List of tasks:
1 - Using the abstract on China's Clean Heating Policy and blood pressure, explain in one to three sentences why it says understanding how household heating interventions work is important.
2 - The abstract on China's Clean Heating Policy and blood pressure says household heating interventions can drive certain kinds of changes besides their intended effects. List every kind it names.
3 - Continue the abstract on China's Clean Heating Policy and blood pressure from its last sentence.

*** Document section Section Begins ***

Environment/Climate Change
Mediated impacts of China’s clean heating policy on blood pressure by indoor air pollution and indoor temperature Talia Sternbach* Talia Sternbach Xiaoying Li Xiang Zhang Ellison Carter Brian Robinson Chris Barrington-Leigh Wenlu Yuan Collin Brehmer Kaibing Xue Kennedy Hirst Shu Tao Yuanxun Zhang Guofeng Shen Jill Baumgartner Sam Harper
The Clean Heating Policy (CHP) was implemented in 2016 to transition millions of homes in northern China from coal- to electric-based heating and improve air quality. Household heating interventions may improve health, including blood pressure (BP), through improved indoor temperature and reduced air pollution (PM2.5), but can also drive behavioral, environmental, and health-related changes that may affect the assumed health benefits. Understanding the mechanisms of these interventions is thus important to maximize health benefits. We leveraged the natural experiment created by the CHP’s staggered rollout across villages in rural Beijing and applied causal mediation analysis to understand how much of the CHP’s impact on BP may be mediated through temperature and PM2.5.

*** Document section Section Ends ***
*** Provided data Section Begins ***

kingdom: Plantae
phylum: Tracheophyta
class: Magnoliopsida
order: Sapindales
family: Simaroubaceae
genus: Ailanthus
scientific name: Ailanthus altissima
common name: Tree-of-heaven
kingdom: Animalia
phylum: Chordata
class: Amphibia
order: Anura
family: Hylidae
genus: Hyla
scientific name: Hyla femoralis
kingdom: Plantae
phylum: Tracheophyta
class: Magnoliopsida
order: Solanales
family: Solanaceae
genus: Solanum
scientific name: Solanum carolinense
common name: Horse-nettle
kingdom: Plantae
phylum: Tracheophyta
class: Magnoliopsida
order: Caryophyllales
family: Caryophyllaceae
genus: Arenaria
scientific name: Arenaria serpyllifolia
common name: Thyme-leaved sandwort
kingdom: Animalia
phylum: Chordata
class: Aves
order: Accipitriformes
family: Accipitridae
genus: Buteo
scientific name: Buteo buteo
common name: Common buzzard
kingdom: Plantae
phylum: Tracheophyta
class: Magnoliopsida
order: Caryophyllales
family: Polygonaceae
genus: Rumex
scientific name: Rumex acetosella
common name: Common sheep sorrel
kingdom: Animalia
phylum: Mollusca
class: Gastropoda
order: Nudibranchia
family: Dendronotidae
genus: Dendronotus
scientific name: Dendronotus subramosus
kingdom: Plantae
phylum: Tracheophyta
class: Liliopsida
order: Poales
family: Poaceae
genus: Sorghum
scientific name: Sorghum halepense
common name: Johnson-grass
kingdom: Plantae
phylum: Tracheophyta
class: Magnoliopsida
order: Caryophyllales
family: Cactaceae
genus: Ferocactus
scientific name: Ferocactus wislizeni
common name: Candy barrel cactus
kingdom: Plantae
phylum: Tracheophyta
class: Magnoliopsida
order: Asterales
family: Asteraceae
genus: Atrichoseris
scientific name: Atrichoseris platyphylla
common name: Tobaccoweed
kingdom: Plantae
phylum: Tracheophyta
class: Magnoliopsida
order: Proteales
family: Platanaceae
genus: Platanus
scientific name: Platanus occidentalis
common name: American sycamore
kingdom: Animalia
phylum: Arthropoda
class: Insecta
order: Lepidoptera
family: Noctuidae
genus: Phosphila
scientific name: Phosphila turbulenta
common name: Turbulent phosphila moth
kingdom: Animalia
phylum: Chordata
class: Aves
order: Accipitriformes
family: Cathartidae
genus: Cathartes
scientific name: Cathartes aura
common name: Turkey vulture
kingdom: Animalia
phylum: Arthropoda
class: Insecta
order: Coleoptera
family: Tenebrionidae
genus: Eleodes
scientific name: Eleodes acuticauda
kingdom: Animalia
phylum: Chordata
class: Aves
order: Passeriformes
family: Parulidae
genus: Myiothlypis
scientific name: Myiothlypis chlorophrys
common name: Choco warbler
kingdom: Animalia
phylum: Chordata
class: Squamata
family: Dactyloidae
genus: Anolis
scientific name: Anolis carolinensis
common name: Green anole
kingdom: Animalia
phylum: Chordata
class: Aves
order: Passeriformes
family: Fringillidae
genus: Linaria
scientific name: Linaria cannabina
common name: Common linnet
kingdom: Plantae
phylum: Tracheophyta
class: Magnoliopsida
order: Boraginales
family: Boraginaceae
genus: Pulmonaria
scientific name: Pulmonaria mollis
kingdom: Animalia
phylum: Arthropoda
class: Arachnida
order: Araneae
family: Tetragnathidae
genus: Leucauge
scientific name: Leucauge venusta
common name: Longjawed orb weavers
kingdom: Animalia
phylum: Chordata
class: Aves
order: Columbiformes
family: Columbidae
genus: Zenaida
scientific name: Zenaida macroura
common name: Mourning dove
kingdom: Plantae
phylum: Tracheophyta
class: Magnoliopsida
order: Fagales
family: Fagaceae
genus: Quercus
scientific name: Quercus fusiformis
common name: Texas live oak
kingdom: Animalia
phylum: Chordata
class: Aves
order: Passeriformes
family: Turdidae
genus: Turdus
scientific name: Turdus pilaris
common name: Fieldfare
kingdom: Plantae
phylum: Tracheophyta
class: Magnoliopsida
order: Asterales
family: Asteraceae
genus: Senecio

*** Provided data Section Ends ***

Responses to the tasks:
1 - Household heating interventions may improve health, including blood pressure, through warmer indoor temperatures and less PM2.5. They can also cause behavioral, environmental, and health-related changes that may alter the assumed health benefits. Understanding their mechanisms therefore helps maximize those benefits.

2 -
- behavioral
- environmental
- health-related

3 -
We enrolled 1,438 participants >40y from 50 villages not yet treated with the CHP in winter 2018-19. In the next 3 winters, 20 villages were treated. We visited homes each winter to measure BP, administer questionnaires, and place indoor temperature and PM2.5 sensors. Mediators were the indoor temperature measured in the 5-min before BP in all homes and the winter average indoor PM2.5 measured in 25% of homes. We estimated the CHP’s total effect on BP using a difference-in-differences design, then controlled for each mediator separately, and both together, in additional models to estimate the controlled direct effects (CDE).
The CHP reduced systolic BP by 1.4 mmHg (95%CI: -3.3, 0.5) and diastolic BP by 1.6 mmHg (95%CI: -2.9, -0.3). Holding indoor temperature and PM2.5 at their baseline means (14˚C and 71 µg/m3, respectively), the CDEs for systolic and diastolic BP in the multiple mediation analysis were 0.3 mmHg (95%CI: -1.9, 2.5) and -0.6 mmHg (95%CI: -2.1, 0.9), respectively. Our analysis shows that CHP-driven improvements to indoor temperature and PM2.5 contributed to modest reductions in BP. These results provide insight into how the CHP affected BP and may inform future clean heating policies.